A general rule of thumb for retirement is that you should withdraw 4% of your savings annually to last 25 to 30 years.
As small as a 4% annual decline sounds, with inflation at a 40-year high, it could be too much, experts say.
It also doesn’t take into account what market volatility can do to a retiree’s portfolio with any significant amount invested in the markets. Not to mention the possibility that retirement years, especially with medical advances that extend life expectancy, could last more than 30 years.
Financial planners now apply the 4% rule, and maybe retirees should too.
“It’s not meant to be a retirement plan,” David Lau, chief executive of DPL, told Financial Planning magazine. “It’s meant to be a guideline for part of the pension plan. Too many advisers and too many individuals who self-manage their pensions are using this as a retirement plan.”
Assuming a 4% annual withdrawal is safe is an oversimplification, says Lau.
Consider how the 4% rule, first developed by financial planner William Bengen in a 1994 academic paper based on historical data dating back to 1926, works. Say you have $1 million in retirement savings. The 4% deduction rule would have you withdraw $40,000 a year.
Under Bengen’s scenario, the investor would have a percentage of their savings in stocks, allowing their withdrawals to grow in line with inflation every year for 30 years.
In 1998, three professors at Trinity University in Texas confirmed Bengen’s theory, reinforcing the 4% reduction rule.
Fidelity recently released a study that increased that amount to 4.5%, and experts at a recent webinar hosted by DPL endorsed the 4% rule.
“Historically in the U.S., 4% has been that safe initial withdrawal rate,” said David Blanchette, head of retirement research at PGIM’s Prudential Financial investment advisory division. “We can take issue with many of the assumptions in the analysis, but it’s not a bad start for most retirees.”
Blanchett, however, hedged those remarks, saying 4% shouldn’t be a blanket rule of thumb recommended by all retirement advisers.
Blanchett also acknowledged the pain investors have felt over the past year, saying: “It’s really hard to put into words how horrible this year has been. If a client walks into your office, you can’t just say 4%.”
That’s why Christine Benz, co-author of the Morningstar 2021 research report, revised that withdrawal rate to 3.3% due to the expected low market returns, according to The Wall Street Journal.
Recently, however, Benz and his co-authors raised that withdrawal rate to 3.8% for retirees with a 30-year horizon. He said Morningstar researchers did this by looking at how many stocks and bonds were sold and poised for higher returns.
Morningstar’s updated thesis that a $1 million portfolio invested 50% in stocks and 50% in bonds would allow a retiree to withdraw $38,000 in 2023. If inflation moderates to 5% next year, the retiree could take home $39,900 in 2024.
Retirees who are optimistic about their life expectancy and who are risk averse may not want to take 4%, 3.8% or even less.

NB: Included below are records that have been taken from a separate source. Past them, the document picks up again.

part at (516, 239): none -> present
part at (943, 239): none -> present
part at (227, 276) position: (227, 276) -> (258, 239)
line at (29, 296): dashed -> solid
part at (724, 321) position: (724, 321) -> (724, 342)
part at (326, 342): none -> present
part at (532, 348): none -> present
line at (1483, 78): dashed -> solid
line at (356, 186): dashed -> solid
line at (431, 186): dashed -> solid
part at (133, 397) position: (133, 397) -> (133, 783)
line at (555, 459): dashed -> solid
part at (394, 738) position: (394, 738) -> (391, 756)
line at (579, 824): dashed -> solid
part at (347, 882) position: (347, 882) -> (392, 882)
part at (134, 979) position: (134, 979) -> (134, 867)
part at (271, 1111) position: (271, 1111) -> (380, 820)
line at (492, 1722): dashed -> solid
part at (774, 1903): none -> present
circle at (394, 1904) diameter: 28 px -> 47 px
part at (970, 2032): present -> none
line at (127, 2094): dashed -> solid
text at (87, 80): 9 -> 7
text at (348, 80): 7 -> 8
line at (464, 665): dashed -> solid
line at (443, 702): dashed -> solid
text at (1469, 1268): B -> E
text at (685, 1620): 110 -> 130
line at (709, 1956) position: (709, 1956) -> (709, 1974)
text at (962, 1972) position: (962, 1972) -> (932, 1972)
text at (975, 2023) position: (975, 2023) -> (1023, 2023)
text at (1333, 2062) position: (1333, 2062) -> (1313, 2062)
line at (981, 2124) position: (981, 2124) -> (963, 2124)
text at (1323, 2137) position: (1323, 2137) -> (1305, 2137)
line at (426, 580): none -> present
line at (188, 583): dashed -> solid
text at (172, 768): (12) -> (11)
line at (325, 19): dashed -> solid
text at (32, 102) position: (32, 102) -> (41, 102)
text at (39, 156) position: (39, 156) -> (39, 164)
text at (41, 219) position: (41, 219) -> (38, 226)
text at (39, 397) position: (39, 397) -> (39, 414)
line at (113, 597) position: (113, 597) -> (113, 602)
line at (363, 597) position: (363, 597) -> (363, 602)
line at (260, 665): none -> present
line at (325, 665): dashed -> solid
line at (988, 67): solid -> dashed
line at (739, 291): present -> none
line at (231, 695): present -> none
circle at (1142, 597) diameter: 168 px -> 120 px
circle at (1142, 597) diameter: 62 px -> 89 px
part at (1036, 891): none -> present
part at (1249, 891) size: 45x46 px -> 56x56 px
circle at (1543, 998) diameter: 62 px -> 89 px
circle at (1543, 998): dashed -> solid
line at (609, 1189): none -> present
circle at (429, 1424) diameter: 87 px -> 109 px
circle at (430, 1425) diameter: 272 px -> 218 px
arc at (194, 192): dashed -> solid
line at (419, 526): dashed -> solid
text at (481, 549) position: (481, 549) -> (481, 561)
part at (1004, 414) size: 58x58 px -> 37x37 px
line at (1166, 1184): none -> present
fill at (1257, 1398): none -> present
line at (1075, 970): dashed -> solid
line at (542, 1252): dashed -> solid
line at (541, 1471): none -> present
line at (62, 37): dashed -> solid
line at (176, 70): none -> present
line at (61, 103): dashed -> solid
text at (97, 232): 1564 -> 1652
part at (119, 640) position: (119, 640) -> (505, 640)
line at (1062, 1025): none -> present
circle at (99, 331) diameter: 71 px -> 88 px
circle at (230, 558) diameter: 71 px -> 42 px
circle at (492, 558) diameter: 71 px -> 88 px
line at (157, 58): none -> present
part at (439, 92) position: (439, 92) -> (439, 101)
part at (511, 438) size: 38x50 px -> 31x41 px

Frank O’Connor, vice president of research at the Insured Retirement Institute, an annuity advocate, casts a dose of skepticism on the 4% deduction rule;
“The research that led to the 4% rule is very specific in terms of asset allocation,” says O’Connor. “It’s not ‘whatever.’ So you can’t create an ultra-conservative portfolio that’s only 20% in stocks and be consistent with that original research.”
Another important factor to consider when weighing the 4% rule is inflation, which has historically been 2% per year and was not a factor in the original research. Increasing your withdrawals each year to keep up with inflation, currently at 7.1%, could undermine the basis of the 4% rule, O’Connor says.
“If your expectation is that you’re going to have to withdraw a lot more next year, and the next year, and the next year, you’re better off starting lower,” he says.